**** WORKING DATA ****

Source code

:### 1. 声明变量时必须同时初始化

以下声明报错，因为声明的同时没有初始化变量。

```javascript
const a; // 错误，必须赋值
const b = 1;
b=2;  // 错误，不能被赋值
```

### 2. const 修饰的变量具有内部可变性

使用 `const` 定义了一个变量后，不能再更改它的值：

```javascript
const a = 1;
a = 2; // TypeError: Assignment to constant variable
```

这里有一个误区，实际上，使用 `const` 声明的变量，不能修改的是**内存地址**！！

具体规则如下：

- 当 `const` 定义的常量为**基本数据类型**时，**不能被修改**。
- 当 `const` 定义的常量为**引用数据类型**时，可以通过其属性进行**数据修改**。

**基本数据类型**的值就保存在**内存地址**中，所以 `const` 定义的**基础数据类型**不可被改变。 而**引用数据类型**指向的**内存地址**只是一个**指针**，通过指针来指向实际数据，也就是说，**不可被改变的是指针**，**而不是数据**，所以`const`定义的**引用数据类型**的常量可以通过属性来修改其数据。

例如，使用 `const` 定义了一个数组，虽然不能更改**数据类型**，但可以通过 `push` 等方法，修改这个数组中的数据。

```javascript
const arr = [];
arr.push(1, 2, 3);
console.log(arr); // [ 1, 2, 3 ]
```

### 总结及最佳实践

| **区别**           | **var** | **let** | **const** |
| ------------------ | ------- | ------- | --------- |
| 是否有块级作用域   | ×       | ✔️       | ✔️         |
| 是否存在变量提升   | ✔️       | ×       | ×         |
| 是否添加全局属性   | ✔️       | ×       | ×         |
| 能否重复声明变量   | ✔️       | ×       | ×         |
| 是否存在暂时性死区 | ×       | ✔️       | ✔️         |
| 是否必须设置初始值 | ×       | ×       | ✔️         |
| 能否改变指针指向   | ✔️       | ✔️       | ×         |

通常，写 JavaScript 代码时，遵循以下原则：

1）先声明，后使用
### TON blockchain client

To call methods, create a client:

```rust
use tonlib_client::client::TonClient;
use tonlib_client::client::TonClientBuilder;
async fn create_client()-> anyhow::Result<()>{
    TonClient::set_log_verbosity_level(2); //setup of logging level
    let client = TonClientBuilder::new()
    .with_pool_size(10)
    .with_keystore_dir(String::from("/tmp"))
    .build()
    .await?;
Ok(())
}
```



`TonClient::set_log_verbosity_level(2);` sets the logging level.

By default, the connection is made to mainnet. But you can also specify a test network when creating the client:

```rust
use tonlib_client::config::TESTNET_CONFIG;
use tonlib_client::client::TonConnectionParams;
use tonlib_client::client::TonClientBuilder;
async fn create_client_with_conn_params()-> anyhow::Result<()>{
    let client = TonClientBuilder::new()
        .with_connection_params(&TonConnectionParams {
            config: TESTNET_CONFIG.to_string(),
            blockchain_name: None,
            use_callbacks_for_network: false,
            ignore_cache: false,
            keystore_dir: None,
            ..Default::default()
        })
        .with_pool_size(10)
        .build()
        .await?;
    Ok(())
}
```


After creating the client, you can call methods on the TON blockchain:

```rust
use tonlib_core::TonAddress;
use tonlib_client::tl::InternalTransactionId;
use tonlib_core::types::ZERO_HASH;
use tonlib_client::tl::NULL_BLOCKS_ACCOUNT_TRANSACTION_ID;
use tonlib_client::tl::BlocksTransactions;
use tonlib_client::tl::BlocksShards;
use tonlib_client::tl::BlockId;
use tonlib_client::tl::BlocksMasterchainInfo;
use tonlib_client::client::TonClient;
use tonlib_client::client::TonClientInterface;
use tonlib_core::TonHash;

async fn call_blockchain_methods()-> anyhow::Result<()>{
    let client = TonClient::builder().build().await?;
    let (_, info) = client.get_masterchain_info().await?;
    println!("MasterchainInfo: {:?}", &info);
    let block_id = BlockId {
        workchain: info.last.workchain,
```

****

> **TO DO**
What you return should match every line above exactly.

> **OUTPUT BELOW**
Source code

:### 1. 声明变量时必须同时初始化

以下声明报错，因为声明的同时没有初始化变量。

```javascript
const a; // 错误，必须赋值
const b = 1;
b=2;  // 错误，不能被赋值
```

### 2. const 修饰的变量具有内部可变性

使用 `const` 定义了一个变量后，不能再更改它的值：

```javascript
const a = 1;
a = 2; // TypeError: Assignment to constant variable
```

这里有一个误区，实际上，使用 `const` 声明的变量，不能修改的是**内存地址**！！

具体规则如下：

- 当 `const` 定义的常量为**基本数据类型**时，**不能被修改**。
- 当 `const` 定义的常量为**引用数据类型**时，可以通过其属性进行**数据修改**。

**基本数据类型**的值就保存在**内存地址**中，所以 `const` 定义的**基础数据类型**不可被改变。 而**引用数据类型**指向的**内存地址**只是一个**指针**，通过指针来指向实际数据，也就是说，**不可被改变的是指针**，**而不是数据**，所以`const`定义的**引用数据类型**的常量可以通过属性来修改其数据。

例如，使用 `const` 定义了一个数组，虽然不能更改**数据类型**，但可以通过 `push` 等方法，修改这个数组中的数据。

```javascript
const arr = [];
arr.push(1, 2, 3);
console.log(arr); // [ 1, 2, 3 ]
```

### 总结及最佳实践

| **区别**           | **var** | **let** | **const** |
| ------------------ | ------- | ------- | --------- |
| 是否有块级作用域   | ×       | ✔️       | ✔️         |
| 是否存在变量提升   | ✔️       | ×       | ×         |
| 是否添加全局属性   | ✔️       | ×       | ×         |
| 能否重复声明变量   | ✔️       | ×       | ×         |
| 是否存在暂时性死区 | ×       | ✔️       | ✔️         |
| 是否必须设置初始值 | ×       | ×       | ✔️         |
| 能否改变指针指向   | ✔️       | ✔️       | ×         |

通常，写 JavaScript 代码时，遵循以下原则：

1）先声明，后使用
### TON blockchain client

To call methods, create a client:

```rust
use tonlib_client::client::TonClient;
use tonlib_client::client::TonClientBuilder;
async fn create_client()-> anyhow::Result<()>{
    TonClient::set_log_verbosity_level(2); //setup of logging level
    let client = TonClientBuilder::new()
    .with_pool_size(10)
    .with_keystore_dir(String::from("/tmp"))
    .build()
    .await?;
Ok(())
}
```



`TonClient::set_log_verbosity_level(2);` sets the logging level.

By default, the connection is made to mainnet. But you can also specify a test network when creating the client:

```rust
use tonlib_client::config::TESTNET_CONFIG;
use tonlib_client::client::TonConnectionParams;
use tonlib_client::client::TonClientBuilder;
async fn create_client_with_conn_params()-> anyhow::Result<()>{
    let client = TonClientBuilder::new()
        .with_connection_params(&TonConnectionParams {
            config: TESTNET_CONFIG.to_string(),
            blockchain_name: None,
            use_callbacks_for_network: false,
            ignore_cache: false,
            keystore_dir: None,
            ..Default::default()
        })
        .with_pool_size(10)
        .build()
        .await?;
    Ok(())
}
```


After creating the client, you can call methods on the TON blockchain:

```rust
use tonlib_core::TonAddress;
use tonlib_client::tl::InternalTransactionId;
use tonlib_core::types::ZERO_HASH;
use tonlib_client::tl::NULL_BLOCKS_ACCOUNT_TRANSACTION_ID;
use tonlib_client::tl::BlocksTransactions;
use tonlib_client::tl::BlocksShards;
use tonlib_client::tl::BlockId;
use tonlib_client::tl::BlocksMasterchainInfo;
use tonlib_client::client::TonClient;
use tonlib_client::client::TonClientInterface;
use tonlib_core::TonHash;

async fn call_blockchain_methods()-> anyhow::Result<()>{
    let client = TonClient::builder().build().await?;
    let (_, info) = client.get_masterchain_info().await?;
    println!("MasterchainInfo: {:?}", &info);
    let block_id = BlockId {
        workchain: info.last.workchain,
```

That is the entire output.